Court hears evidence of explosives on bus and bomb threats during Queen's visit six years ago
The Special Criminal Court has heard evidence of a incendiary bomb on a Dublin-bound passenger bus and bomb threats made during the State visit of Queen Elizabeth five years ago.
This was during the sentence hearing on Wednesday of Donal Billings (66), with an address at St Bridget’s Court, Drumlish, County Longford, found guilty last month by the three judge, non-jury court of the unlawful possession of an explosive substance at Longford railway station car park on May 16th, 2011.
He was further found guilty of four offences under the Criminal Law Act of 1976 of knowingly making false reports tending to show that an offence had been committed.
Billings was convicted of making a false report within the State on May 16, 2011, that bombs had been placed at Busáras in Dublin and at Sinn Féin's headquarters.
He was also convicted of making a false report on May 18 that two mortars were set for Dublin Castle, and with making a false report on May 20 that two bombs had been placed in the toilets at Cork airport.
The trial, which lasted two weeks, was heard in both English and Irish, after Billings had invoked his right to be tried in the Irish language.
At Wednesday's sentence hearing, Detective Inspector Pat Finlay, of Longford garda station, summarised the facts of the case.
He told prosecuting counsel Garnett Orange SC of a phonecall made to Longford garda station on May 16, 2011. The caller said that there was a bomb on a Dublin-bound Corduff Travel passenger bus, a second bomb on a bus at Busaras and a third bomb at Sinn Fein headquarters in Dublin.
The Corduff Travel bus was stopped on Station Rd, Maynooth, and searched by gardai, who found a suspicious object in the luggage compartment.
The device, a combination of gunpowder and a two-litre bottle containing petrol, had the potential for "great destruction", the court heard.
Gardai also searched the Sinn Fein offices and the other bus. Nothing was found.
A further phonecall was made on May 18, threatening two mortars were set at Dublin castle for 8pm that evening.
The time and place coincided with a state banquet in the castle for Queen Elizabeth.
The caller said, "I'm a member of the Republican Brotherhood, Squad A. Two mortars are set for Dublin Castle at 8pm."
"This is for the Queen of blood and war of Iraq."
Searches were carried out but nothing was found.
A third phonecall, made at 3.15pm on May 20, threatened two bombs at Cork airport. Queen Elizabeth was due to fly out that afternoon from the airport. After a search, nothing was found.
The garda investigation had commenced three days earlier, focusing initially on the phone number used to make the calls.
The caller was using an 086 number, the SIM card for which, gardai discovered, was bought in an O2 shop in Longford shopping centre on May 16.
Further information was generated through analysis of mobile phone records and CCTV of the shopping centre and Longford railway station.
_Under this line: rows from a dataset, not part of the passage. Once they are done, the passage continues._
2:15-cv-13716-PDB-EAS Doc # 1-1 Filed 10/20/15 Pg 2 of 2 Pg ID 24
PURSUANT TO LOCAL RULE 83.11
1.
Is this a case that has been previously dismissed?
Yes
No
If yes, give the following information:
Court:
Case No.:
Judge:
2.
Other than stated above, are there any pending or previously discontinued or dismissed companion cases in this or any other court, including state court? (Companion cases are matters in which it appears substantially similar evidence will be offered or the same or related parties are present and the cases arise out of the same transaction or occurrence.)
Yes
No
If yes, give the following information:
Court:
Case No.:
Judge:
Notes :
The investigations led to Billings being identified as a suspect.
A surveillance operation was put in place and on May 20, Billings was followed from his home in Drumlish to a LIDL carpark in Longford, where he was arrested.
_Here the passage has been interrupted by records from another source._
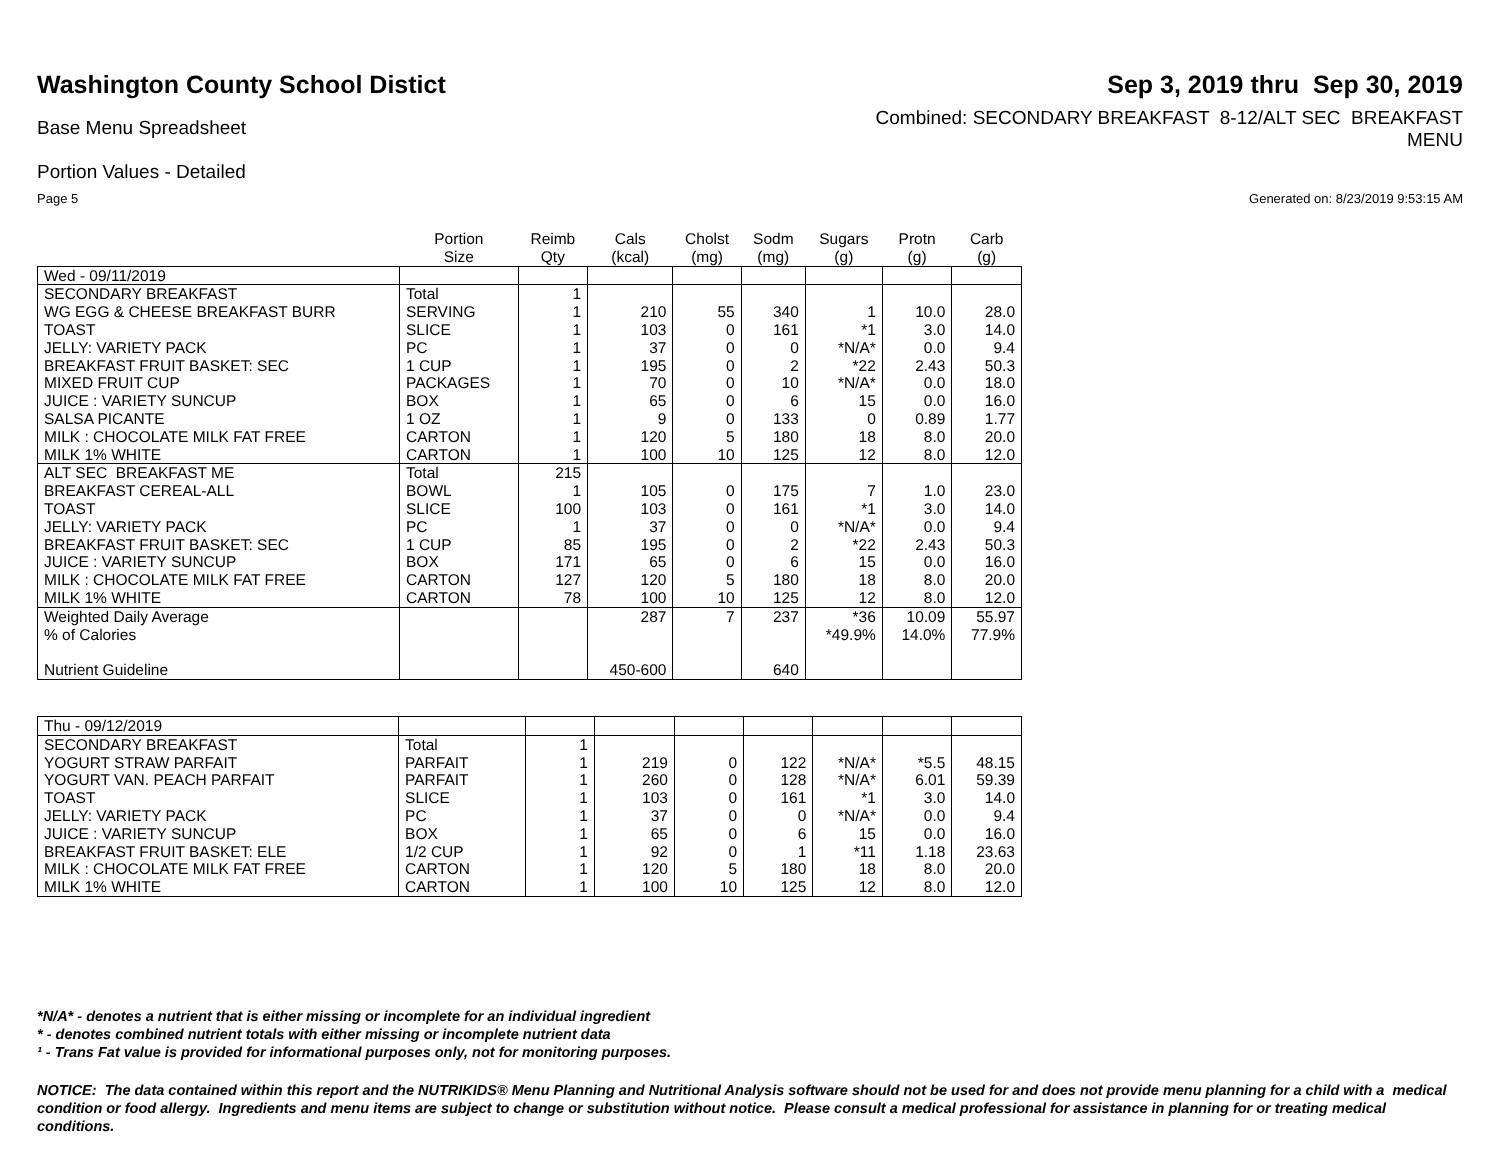Washington County School Distict
Sep 3, 2019 thru Sep 30, 2019
Base Menu Spreadsheet
Combined: SECONDARY BREAKFAST 8-12/ALT SEC BREAKFAST
MENU
Portion Values - Detailed
Page 5 Generated on: 8/23/2019 9:53:15 AM
| | Portion Size | Reimb Qty | Cals (kcal) | Cholst (mg) | Sodm (mg) | Sugars (g) | Protn (g) | Carb (g) |
| --- | --- | --- | --- | --- | --- | --- | --- | --- |
| Wed - 09/11/2019 | | | | | | | | |
| SECONDARY BREAKFAST | Total | 1 | | | | | | |
| WG EGG & CHEESE BREAKFAST BURR | SERVING | 1 | 210 | 55 | 340 | 1 | 10.0 | 28.0 |
| TOAST | SLICE | 1 | 103 | 0 | 161 | *1 | 3.0 | 14.0 |
| JELLY: VARIETY PACK | PC | 1 | 37 | 0 | 0 | *N/A* | 0.0 | 9.4 |
| BREAKFAST FRUIT BASKET: SEC | 1 CUP | 1 | 195 | 0 | 2 | *22 | 2.43 | 50.3 |
| MIXED FRUIT CUP | PACKAGES | 1 | 70 | 0 | 10 | *N/A* | 0.0 | 18.0 |
| JUICE : VARIETY SUNCUP | BOX | 1 | 65 | 0 | 6 | 15 | 0.0 | 16.0 |
| SALSA PICANTE | 1 OZ | 1 | 9 | 0 | 133 | 0 | 0.89 | 1.77 |
| MILK : CHOCOLATE MILK FAT FREE | CARTON | 1 | 120 | 5 | 180 | 18 | 8.0 | 20.0 |
| MILK 1% WHITE | CARTON | 1 | 100 | 10 | 125 | 12 | 8.0 | 12.0 |
| ALT SEC BREAKFAST ME | Total | 215 | | | | | | |
| BREAKFAST CEREAL-ALL | BOWL | 1 | 105 | 0 | 175 | 7 | 1.0 | 23.0 |
| TOAST | SLICE | 100 | 103 | 0 | 161 | *1 | 3.0 | 14.0 |
| JELLY: VARIETY PACK | PC | 1 | 37 | 0 | 0 | *N/A* | 0.0 | 9.4 |
| BREAKFAST FRUIT BASKET: SEC | 1 CUP | 85 | 195 | 0 | 2 | *22 | 2.43 | 50.3 |
| JUICE : VARIETY SUNCUP | BOX | 171 | 65 | 0 | 6 | 15 | 0.0 | 16.0 |
| MILK : CHOCOLATE MILK FAT FREE | CARTON | 127 | 120 | 5 | 180 | 18 | 8.0 | 20.0 |
| MILK 1% WHITE | CARTON | 78 | 100 | 10 | 125 | 12 | 8.0 | 12.0 |
| Weighted Daily Average | | | 287 | 7 | 237 | *36 | 10.09 | 55.97 |
| % of Calories | | | | | | *49.9% | 14.0% | 77.9% |
| Nutrient Guideline | | | 450-600 | | 640 | | | |
| Thu - 09/12/2019 | | | | | | | | |
| SECONDARY BREAKFAST | Total | 1 | | | | | | |
| YOGURT STRAW PARFAIT | PARFAIT | 1 | 219 | 0 | 122 | *N/A* | *5.5 | 48.15 |
| YOGURT VAN. PEACH PARFAIT | PARFAIT | 1 | 260 | 0 | 128 | *N/A* | 6.01 | 59.39 |
| TOAST | SLICE | 1 | 103 | 0 | 161 | *1 | 3.0 | 14.0 |
| JELLY: VARIETY PACK | PC | 1 | 37 | 0 | 0 | *N/A* | 0.0 | 9.4 |
| JUICE : VARIETY SUNCUP | BOX | 1 | 65 | 0 | 6 | 15 | 0.0 | 16.0 |
| BREAKFAST FRUIT BASKET: ELE | 1/2 CUP | 1 | 92 | 0 | 1 | *11 | 1.18 | 23.63 |
| MILK : CHOCOLATE MILK FAT FREE | CARTON | 1 | 120 | 5 | 180 | 18 | 8.0 | 20.0 |
| MILK 1% WHITE | CARTON | 1 | 100 | 10 | 125 | 12 | 8.0 | 12.0 |
*N/A* - denotes a nutrient that is either missing or incomplete for an individual ingredient
* - denotes combined nutrient totals with either missing or incomplete nutrient data
¹ - Trans Fat value is provided for informational purposes only, not for monitoring purposes.
NOTICE: The data contained within this report and the NUTRIKIDS® Menu Planning and Nutritional Analysis software should not be used for and does not provide menu planning for a child with a medical condition or food allergy. Ingredients and menu items are subject to change or substitution without notice. Please consult a medical professional for assistance in planning for or treating medical conditions.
His car was searched and a bag was found, containing the SIM card for the 086 phone number. On the packaging of the SIM card there was some handwriting, including Longford garda station's phone number, the registration number of the Corduff bus and the Irish words "Cor dubh".
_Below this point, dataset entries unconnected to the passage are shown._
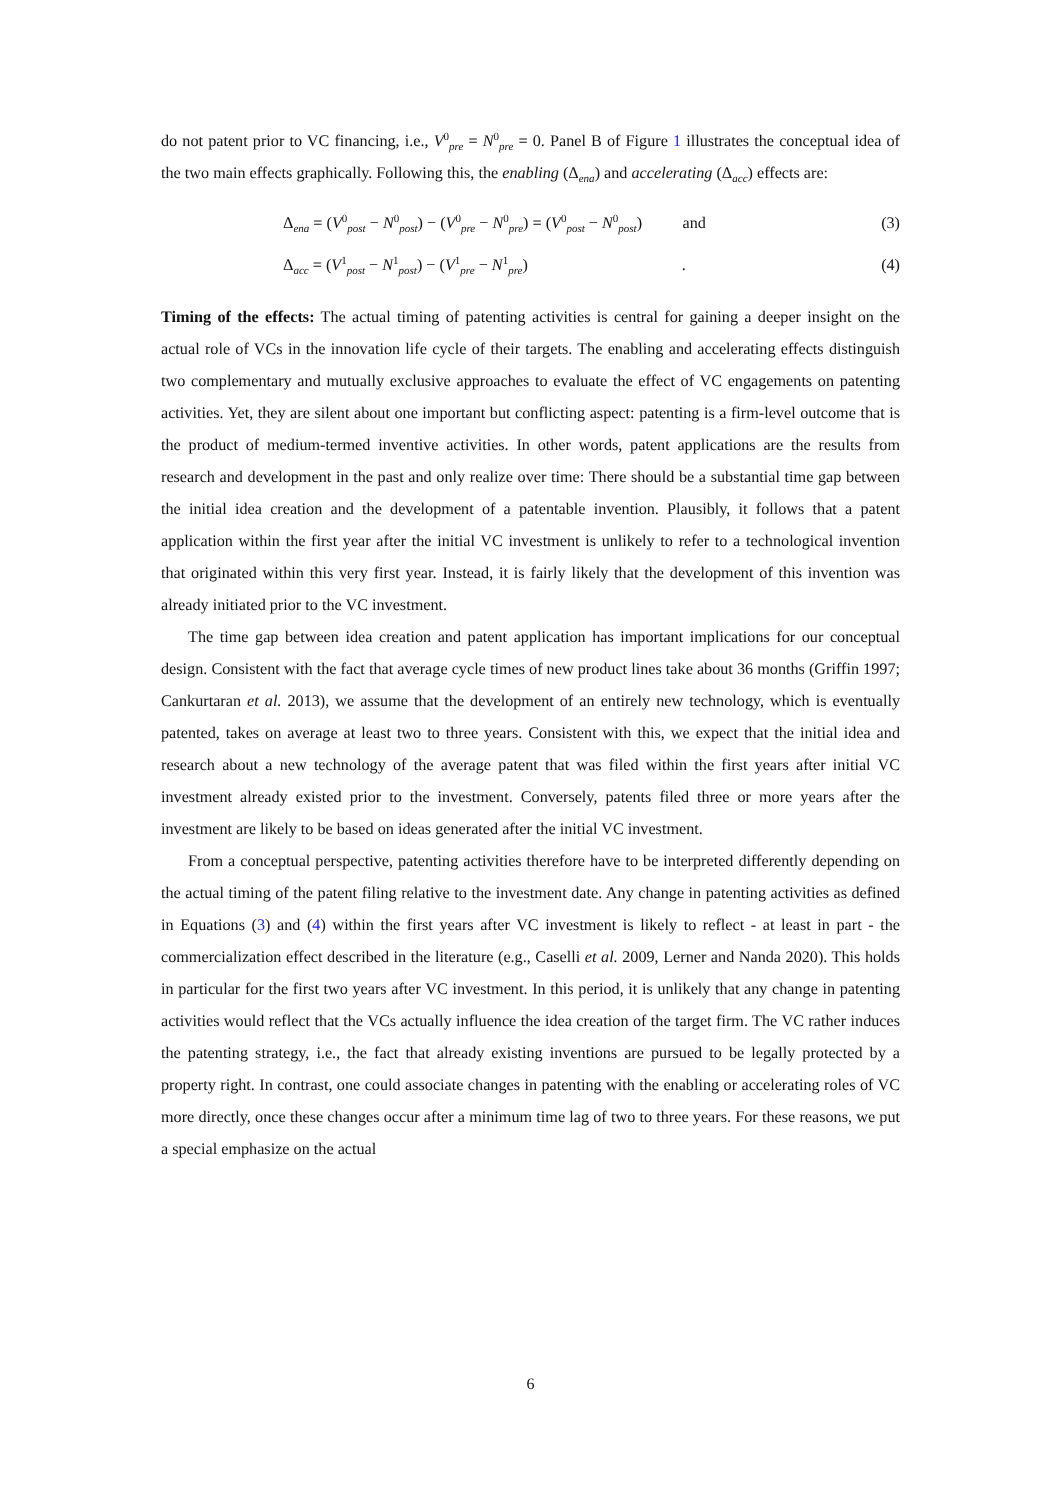do not patent prior to VC financing, i.e., V<sup>0</sup><sub>pre</sub> = N<sup>0</sup><sub>pre</sub> = 0. Panel B of Figure 1 illustrates the conceptual idea of the two main effects graphically. Following this, the enabling (Δ<sub>ena</sub>) and accelerating (Δ<sub>acc</sub>) effects are:
Δ<sub>ena</sub> = (V<sup>0</sup><sub>post</sub> − N<sup>0</sup><sub>post</sub>) − (V<sup>0</sup><sub>pre</sub> − N<sup>0</sup><sub>pre</sub>) = (V<sup>0</sup><sub>post</sub> − N<sup>0</sup><sub>post</sub>) and (3)
Δ<sub>acc</sub> = (V<sup>1</sup><sub>post</sub> − N<sup>1</sup><sub>post</sub>) − (V<sup>1</sup><sub>pre</sub> − N<sup>1</sup><sub>pre</sub>) . (4)
Timing of the effects: The actual timing of patenting activities is central for gaining a deeper insight on the actual role of VCs in the innovation life cycle of their targets. The enabling and accelerating effects distinguish two complementary and mutually exclusive approaches to evaluate the effect of VC engagements on patenting activities. Yet, they are silent about one important but conflicting aspect: patenting is a firm-level outcome that is the product of medium-termed inventive activities. In other words, patent applications are the results from research and development in the past and only realize over time: There should be a substantial time gap between the initial idea creation and the development of a patentable invention. Plausibly, it follows that a patent application within the first year after the initial VC investment is unlikely to refer to a technological invention that originated within this very first year. Instead, it is fairly likely that the development of this invention was already initiated prior to the VC investment.
The time gap between idea creation and patent application has important implications for our conceptual design. Consistent with the fact that average cycle times of new product lines take about 36 months (Griffin 1997; Cankurtaran et al. 2013), we assume that the development of an entirely new technology, which is eventually patented, takes on average at least two to three years. Consistent with this, we expect that the initial idea and research about a new technology of the average patent that was filed within the first years after initial VC investment already existed prior to the investment. Conversely, patents filed three or more years after the investment are likely to be based on ideas generated after the initial VC investment.
From a conceptual perspective, patenting activities therefore have to be interpreted differently depending on the actual timing of the patent filing relative to the investment date. Any change in patenting activities as defined in Equations (3) and (4) within the first years after VC investment is likely to reflect - at least in part - the commercialization effect described in the literature (e.g., Caselli et al. 2009, Lerner and Nanda 2020). This holds in particular for the first two years after VC investment. In this period, it is unlikely that any change in patenting activities would reflect that the VCs actually influence the idea creation of the target firm. The VC rather induces the patenting strategy, i.e., the fact that already existing inventions are pursued to be legally protected by a property right. In contrast, one could associate changes in patenting with the enabling or accelerating roles of VC more directly, once these changes occur after a minimum time lag of two to three years. For these reasons, we put a special emphasize on the actual
6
Searching Billings, gardai found a mobile phone. During the trial the court heard evidence that the phone's IMEI, a 15 digit unique number which is used to identify mobile devices, had been used in conjunction with the 086 number.
Gardai also searched Billings' car and found a bottle of petrol and a makeshift funnel.
Billings was interviewed at Longford garda station, where he denied any involvement in the explosives or the phonecalls.
He said that he had found the SIM card on the ground of the carpark just before being arrested.
The court heard that Billings lived in Libya for four years.
He has two previous convictions, from Northern Ireland in 1973, for possession of explosives, for which he received concurrent sentences of eight and four years.
At the same time and related to the same matter he was also convicted of an offence against public order.
Mr Justice Tony Hunt, presiding, with Judge Martin Nolan and Judge Cormac Dunne, asked Mr Orange for clarification regarding the explosive found on the Corduff bus.
The court heard that detonation of the bomb would have resulted in the "complete destruction of the vehicle in question, by combustion".
Mr Justice Hunt commended Det Insp Finlay on a "well-executed, comprehensive investigation".
Máirtín O'Gibealláin SC, for Billings, asked the court to consider in mitigation his client's age and health.
He also said that Billings was seeking to be released on his own bond until after Christmas, to put his affairs in order.
The court refused his request. Mr Justice Hunt said that Billings had been convicted of a serious offence, that the trial had been pending since 2010, and that he was on bail for the entire length of the trial.
Billings was remanded in custody until December 15, when he will be sentenced.